La salud de las madres suele quedar detrás de las responsabilidades familiares, laborales y domésticas, aunque ese rezago puede tener consecuencias directas en su bienestar. Cuando el autocuidado se posterga, aumentan los riesgos vinculados con obesidad, diabetes, hipertensión y enfermedades cardiovasculares, condiciones asociadas con hábitos diarios y atención médica tardía.
En México, el tema cobra relevancia en torno al Día de las Madres, una fecha donde se reconoce el papel de las mujeres dentro de la familia, pero pocas veces se aborda el costo de descuidar su salud. De acuerdo con el médico bariatra, David Montalvo, especialista en medicina cannábica, el bienestar femenino no debe limitarse a la etapa materna, sino entenderse como un proceso integral durante toda la vida.
El ritmo de vida, el estrés y la falta de tiempo aparecen como factores que desplazan la alimentación adecuada, la actividad física y las revisiones médicas oportunas. Ese conjunto de omisiones puede convertirse, con el paso de los años, en enfermedades crónicas que afectan la calidad de vida y elevan el riesgo de complicaciones.
"El autocuidado no es opcional. Muchas mujeres están al frente de todo —familia, trabajo, responsabilidades— y su salud queda al final. El problema es que el cuerpo sí cobra factura", explica el médico bariatra a NotiPress.
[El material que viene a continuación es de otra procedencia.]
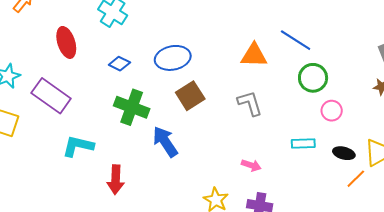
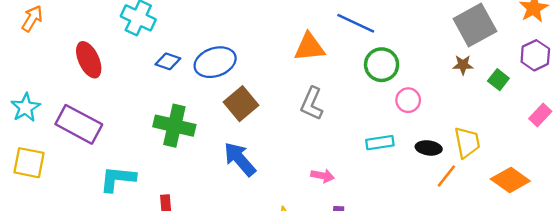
blue diamond: (119, 64) -> (168, 61), moved
gray L-shape: (250, 103) -> (312, 104), turned -132
blue arrow: (165, 142) -> (240, 159), moved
Las cifras dimensionan el problema. De acuerdo con la Organización Mundial de la Salud (OMS), las enfermedades cardiovasculares causan alrededor de 12 millones de muertes al año en el mundo. Aunque suelen asociarse con edades avanzadas, el especialista advierte que aparecen cada vez más temprano.
Los factores de riesgo cardiovascular se dividen entre no modificables y modificables. Entre los primeros se encuentran la edad y la genética, mientras los segundos incluyen sedentarismo, estrés, tabaquismo, sobrepeso y obesidad. Esta última se define por un índice de masa corporal igual o mayor a 30.
La obesidad no implica únicamente aumento de peso. Según el especialista, también genera procesos inflamatorios que dañan las arterias y favorecen la acumulación de grasa. Ese deterioro eleva el riesgo de infartos y otros eventos cardiovasculares, especialmente cuando se combina con hipertensión, diabetes o alteraciones en las grasas de la sangre.
"Hoy vemos casos desde la cuarta década de vida. Y cuando ocurren a edades más tempranas, suelen ser más agresivos", advierte el especialista.
En el país, más de 42 millones de personas viven con obesidad. Además, según el Instituto Mexicano del Seguro Social, el infarto se ha convertido en una de las principales causas de muerte entre adultos de 40 a 50 años.
La Encuesta Nacional de Salud y Nutrición 2022 y 2023 reporta que aproximadamente 76.8% de las mujeres adultas en México viven con sobrepeso u obesidad. El 41% tiene obesidad y, dentro de ese grupo, 87% presenta obesidad central, con un perímetro de cintura mayor a 80 centímetros.
Este tipo de obesidad se relaciona estadísticamente con más complicaciones, entre ellas hipertensión arterial, dislipidemias, diabetes tipo 2 e hígado graso. Ante ese panorama, varios programas como "Programa 3 X Mi Salud", "Vive Saludable Vive Feliz" y el Etiquetado Frontal de Advertencia aún no han rendido resultados suficientes para frenar la obesidad.
"Prevenir sigue siendo mucho más efectivo que tratar. Pequeños cambios —mejor alimentación, actividad física, revisiones médicas— pueden hacer una diferencia real en el largo plazo. No se trata de hacerlo perfecto, sino de no dejarlo para después. En una fecha como el Día de las Madres, el mensaje es sencillo: cuidar de los demás es importante, pero no debería implicar dejar de cuidarse a una misma", afirma el bariatra Montalvo.